Among the list of potential toxins the research team is investigating is one called beta-methylamino-L-alanine (BMAA), which some believe may be behind a mysterious neurological illness identified in Guam at the end of the Second World War.

Susan Murch, a chemistry professor at the University of British Columbia-Okanagan who studies BMAA, explained this toxin is produced by cyanobacteria (also known as blue-green algae), and is thought to have sickened Indigenous people in Guam by entering their diets through cycad plants and the animals that eat various parts of those plants.

Dr. Murch cautioned this hypothesis is still much debated.
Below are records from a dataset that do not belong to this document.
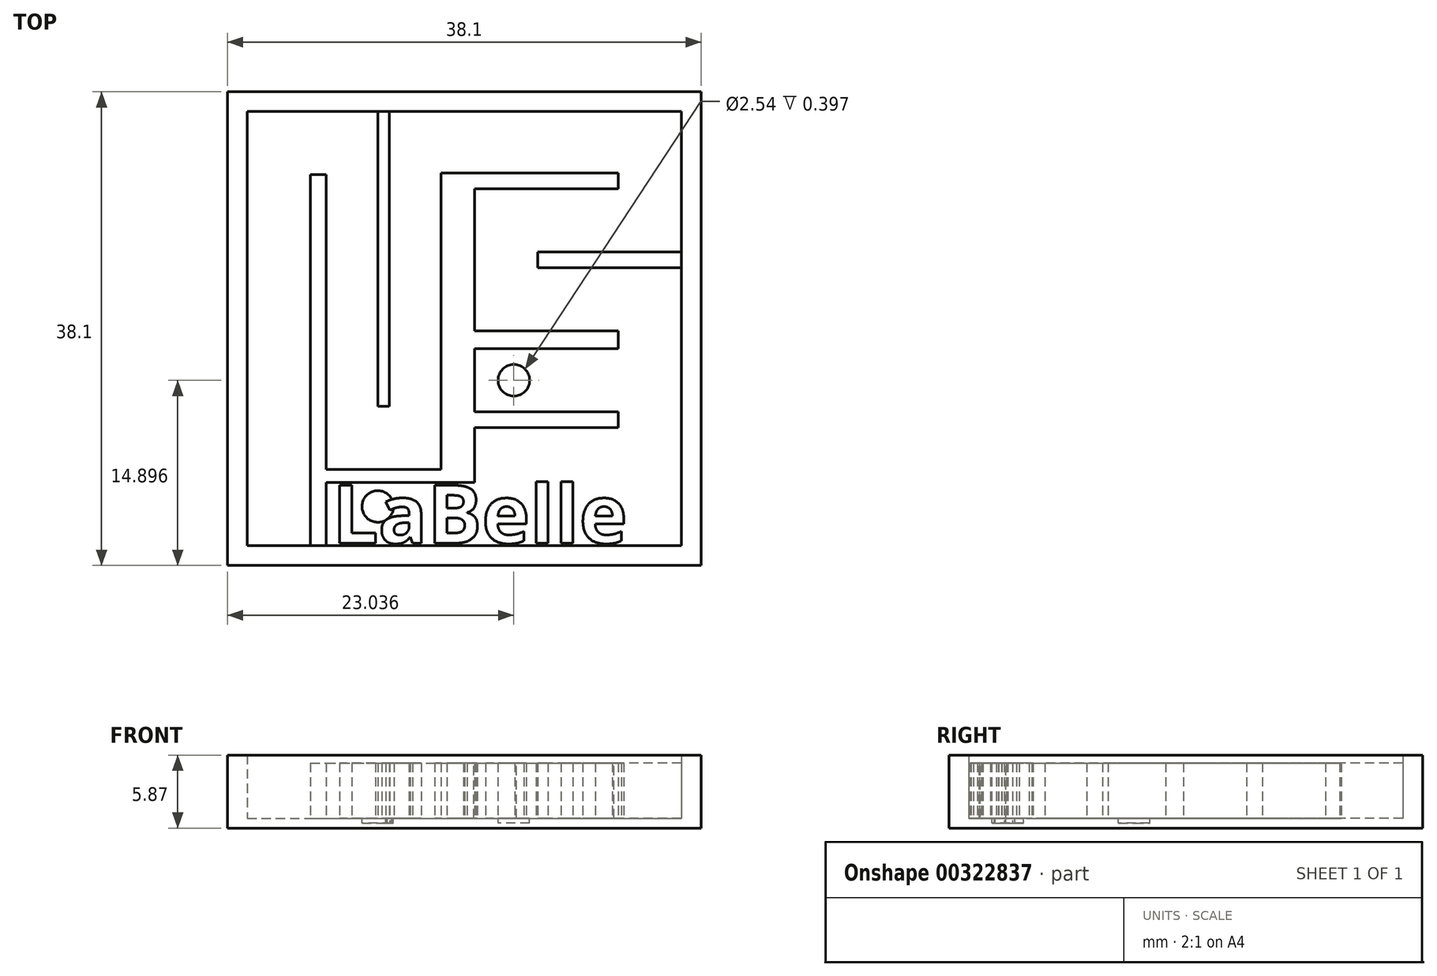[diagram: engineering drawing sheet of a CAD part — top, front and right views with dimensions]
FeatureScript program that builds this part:
annotation { "Feature Type Name" : "Feature", "Feature Type Description" : "" }
export const myFeature = defineFeature(function(context is Context, id is Id, definition is map)
    precondition{}
    {
        {
            var Q0;
            Q0=qCreatedBy(makeId("Top.planeOp"),FACE);
            var sketch = newSketch(context, id + "F0", { "sketchPlane" : qUnion([Q0])});
            skLineSegment(sketch, "E0.bottom", {"start": v(-17.2, 16.67) * mm, "end": v(20.9, 16.67) * mm});
            skLineSegment(sketch, "E0.top", {"start": v(-17.2, -21.43) * mm, "end": v(20.9, -21.43) * mm});
            skLineSegment(sketch, "E0.left", {"start": v(-17.2, 16.67) * mm, "end": v(-17.2, -21.43) * mm});
            skLineSegment(sketch, "E0.right", {"start": v(20.9, 16.67) * mm, "end": v(20.9, -21.43) * mm});
            skSolve(sketch);
        }
        {
            var Q0;
            Q0=makeQuery(id+"F0.imprint","IMPRINT",FACE,{"disambiguationData":[TD([[makeQuery(id+"F0.imprint","IMPRINT",EDGE,{"derivedFrom":sQuery(id+"F0.wireOp",EDGE,"E0.bottom")}),-1.0]])]});
            extrude(context, id + "F1", {"entities" : qUnion([Q0]), "depth" : 0.8 * mm});
        }
        {
            var Q0;
            Q0=makeQuery(id+"F1.opExtrude","CAP_FACE",FACE,{"disambiguationData":[OSD([sQuery(id+"F0.wireOp",EDGE,"E0.bottom"),sQuery(id+"F0.wireOp",EDGE,"E0.top"),sQuery(id+"F0.wireOp",EDGE,"E0.left"),sQuery(id+"F0.wireOp",EDGE,"E0.right")])],"isStart":false});
            var sketch = newSketch(context, id + "F2", { "sketchPlane" : qUnion([Q0])});
            skLineSegment(sketch, "E1.0", {"start": v(-15.6, 15.08) * mm, "end": v(19.32, 15.08) * mm});
            skLineSegment(sketch, "E1.1", {"start": v(-15.6, 15.08) * mm, "end": v(-15.6, -19.84) * mm});
            skLineSegment(sketch, "E1.2", {"start": v(-15.6, -19.84) * mm, "end": v(19.32, -19.84) * mm});
            skLineSegment(sketch, "E1.3", {"start": v(19.32, 15.08) * mm, "end": v(19.32, -19.84) * mm});
            skSolve(sketch);
        }
        {
            var Q0;
            Q0=makeQuery(id+"F2.imprint","IMPRINT",FACE,{"disambiguationData":[TD([[makeQuery(id+"F2.imprint","IMPRINT",EDGE,{"derivedFrom":sQuery(id+"F2.wireOp",EDGE,"E1.0")}),1.0]])]});
            extrude(context, id + "F3", {"entities" : qUnion([Q0]), "operationType" : NewBodyOperationType.ADD, "depth" : 5.08 * mm});
        }
        {
            var Q0;
            Q0=makeQuery(id+"F1.opExtrude","CAP_FACE",FACE,{"disambiguationData":[OSD([sQuery(id+"F0.wireOp",EDGE,"E0.bottom"),sQuery(id+"F0.wireOp",EDGE,"E0.top"),sQuery(id+"F0.wireOp",EDGE,"E0.left"),sQuery(id+"F0.wireOp",EDGE,"E0.right")])],"isStart":false});
            var sketch = newSketch(context, id + "F4", { "sketchPlane" : qUnion([Q0])});
            skLineSegment(sketch, "E2.bottom", {"start": v(-10.53, -19.84) * mm, "end": v(-9.26, -19.84) * mm});
            skLineSegment(sketch, "E2.top", {"start": v(-10.53, 10) * mm, "end": v(-9.26, 10) * mm});
            skLineSegment(sketch, "E2.left", {"start": v(-10.53, -19.84) * mm, "end": v(-10.53, 10) * mm});
            skLineSegment(sketch, "E2.right", {"start": v(-9.26, -19.84) * mm, "end": v(-9.26, -14.76) * mm});
            skLineSegment(sketch, "E3.bottom", {"start": v(-5.08, 15.08) * mm, "end": v(-4.18, 15.08) * mm});
            skLineSegment(sketch, "E3.top", {"start": v(-5.08, -8.62) * mm, "end": v(-4.18, -8.62) * mm});
            skLineSegment(sketch, "E3.left", {"start": v(-4.18, 15.08) * mm, "end": v(-4.18, -8.62) * mm});
            skLineSegment(sketch, "E3.right", {"start": v(-5.08, 15.08) * mm, "end": v(-5.08, -8.62) * mm});
            skLineSegment(sketch, "E4.top", {"start": v(-9.26, -14.76) * mm, "end": v(0, -14.76) * mm});
            skLineSegment(sketch, "E5.bottom", {"start": v(0, -14.76) * mm, "end": v(2.68, -14.76) * mm});
            skLineSegment(sketch, "E5.left", {"start": v(0, -13.7) * mm, "end": v(0, 10.07) * mm});
            skLineSegment(sketch, "E5.right", {"start": v(2.68, -14.76) * mm, "end": v(2.68, -10.34) * mm});
            skLineSegment(sketch, "E6.bottom", {"start": v(2.68, 8.87) * mm, "end": v(14.24, 8.87) * mm});
            skLineSegment(sketch, "E6.top", {"start": v(2.68, 10.14) * mm, "end": v(14.24, 10.14) * mm});
            skLineSegment(sketch, "E6.right", {"start": v(14.24, 8.87) * mm, "end": v(14.24, 10.14) * mm});
            skLineSegment(sketch, "E7.bottom", {"start": v(19.32, 2.52) * mm, "end": v(7.76, 2.52) * mm});
            skLineSegment(sketch, "E7.top", {"start": v(19.32, 3.79) * mm, "end": v(7.76, 3.79) * mm});
            skLineSegment(sketch, "E7.left", {"start": v(19.32, 2.52) * mm, "end": v(19.32, 3.79) * mm});
            skLineSegment(sketch, "E7.right", {"start": v(7.76, 2.52) * mm, "end": v(7.76, 3.79) * mm});
            skLineSegment(sketch, "E8.bottom", {"start": v(2.68, -4) * mm, "end": v(14.24, -4) * mm});
            skLineSegment(sketch, "E8.top", {"start": v(2.68, -2.56) * mm, "end": v(14.24, -2.56) * mm});
            skLineSegment(sketch, "E8.right", {"start": v(14.24, -4) * mm, "end": v(14.24, -2.56) * mm});
            skLineSegment(sketch, "E9.bottom", {"start": v(2.68, -10.34) * mm, "end": v(14.24, -10.34) * mm});
            skLineSegment(sketch, "E9.top", {"start": v(2.68, -9.07) * mm, "end": v(14.24, -9.07) * mm});
            skLineSegment(sketch, "E9.right", {"start": v(14.24, -10.34) * mm, "end": v(14.24, -9.07) * mm});
            skLineSegment(sketch, "E10", {"start": v(2.68, 10.14) * mm, "end": v(0, 10.14) * mm});
            skLineSegment(sketch, "E11", {"start": v(0, 10.14) * mm, "end": v(0, 10.07) * mm});
            skLineSegment(sketch, "E12.trimOffspring", {"start": v(2.68, -2.56) * mm, "end": v(2.68, 8.87) * mm});
            skLineSegment(sketch, "E13.trimOffspring", {"start": v(2.68, -9.07) * mm, "end": v(2.68, -4) * mm});
            skLineSegment(sketch, "E14.trimOffspring", {"start": v(-9.26, -13.7) * mm, "end": v(-9.26, 10) * mm});
            skLineSegment(sketch, "E15", {"start": v(-9.26, -13.7) * mm, "end": v(0, -13.7) * mm});
            skText(sketch, "E16", { "text": "LaBelle", "fontName": "OpenSans-Bold.ttf"});
            const initialGuessF4  = {"E16": [-0.00875, -0.01963, 1, 0, 0.0047]};
            skSetInitialGuess(sketch, initialGuessF4);
            skSolve(sketch);
        }
        {
            var Q0;
            Q0 = qSketchRegion(id + "F4", true);
            extrude(context, id + "F5", {"entities" : qUnion([Q0]), "operationType" : NewBodyOperationType.ADD, "depth" : 4.44 * mm});
        }
        {
            var Q0;
            Q0=makeQuery(id+"F5.boolean.opBoolean","SPLIT",FACE,{"disambiguationData":[TD([makeQuery(id+"F3.opExtrude","SWEPT_FACE",FACE,{"disambiguationData":[OSD([sQuery(id+"F2.wireOp",EDGE,"E1.0")])]})])],"derivedFrom":makeQuery(id+"F1.opExtrude","CAP_FACE",FACE,{"disambiguationData":[OSD([sQuery(id+"F0.wireOp",EDGE,"E0.bottom"),sQuery(id+"F0.wireOp",EDGE,"E0.top"),sQuery(id+"F0.wireOp",EDGE,"E0.left"),sQuery(id+"F0.wireOp",EDGE,"E0.right")])],"isStart":false})});
            var sketch = newSketch(context, id + "F6", { "sketchPlane" : qUnion([Q0])});
            skCircle(sketch, "E17", {"center": v(-5.1, -16.68) * mm, "radius": 1.27 * mm});
            skCircle(sketch, "E18", {"center": v(5.85, -6.53) * mm, "radius": 1.27 * mm});
            skPoint(sketch, "E18.centerSnap0", {"position": v(2.68, -6.53) * mm});
            skSolve(sketch);
        }
        {
            var Q0;
            Q0=makeQuery(id+"F6.imprint","IMPRINT",FACE,{"disambiguationData":[TD([[makeQuery(id+"F6.imprint","IMPRINT",EDGE,{"derivedFrom":sQuery(id+"F6.wireOp",EDGE,"E17")}),1.0]])]});
            var Q1;
            Q1=makeQuery(id+"F6.imprint","IMPRINT",FACE,{"disambiguationData":[TD([[makeQuery(id+"F6.imprint","IMPRINT",EDGE,{"derivedFrom":sQuery(id+"F6.wireOp",EDGE,"E18")}),1.0]])]});
            extrude(context, id + "F7", {"entities" : qUnion([Q0, Q1]), "operationType" : NewBodyOperationType.REMOVE, "oppositeDirection" : true, "depth" : 0.4 * mm});
        }
    });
But she noted cyanobacteria can be found everywhere in the world, normally existing at fairly low levels.

“What is happening more recently with climate change is we’re seeing much larger blooms and more prevalent blooms,” she said.

Meanwhile, communities in New Brunswick are hoping for answers.

“We’re trying to live normally, but everybody has that in the back of their mind,” said Kevin Haché, mayor of Caraquet in the Acadian Peninsula. “If we compare it to COVID, they say wash your hands and put a mask on. But for that illness, we have no idea [what to do] because nobody knows where it’s coming from.”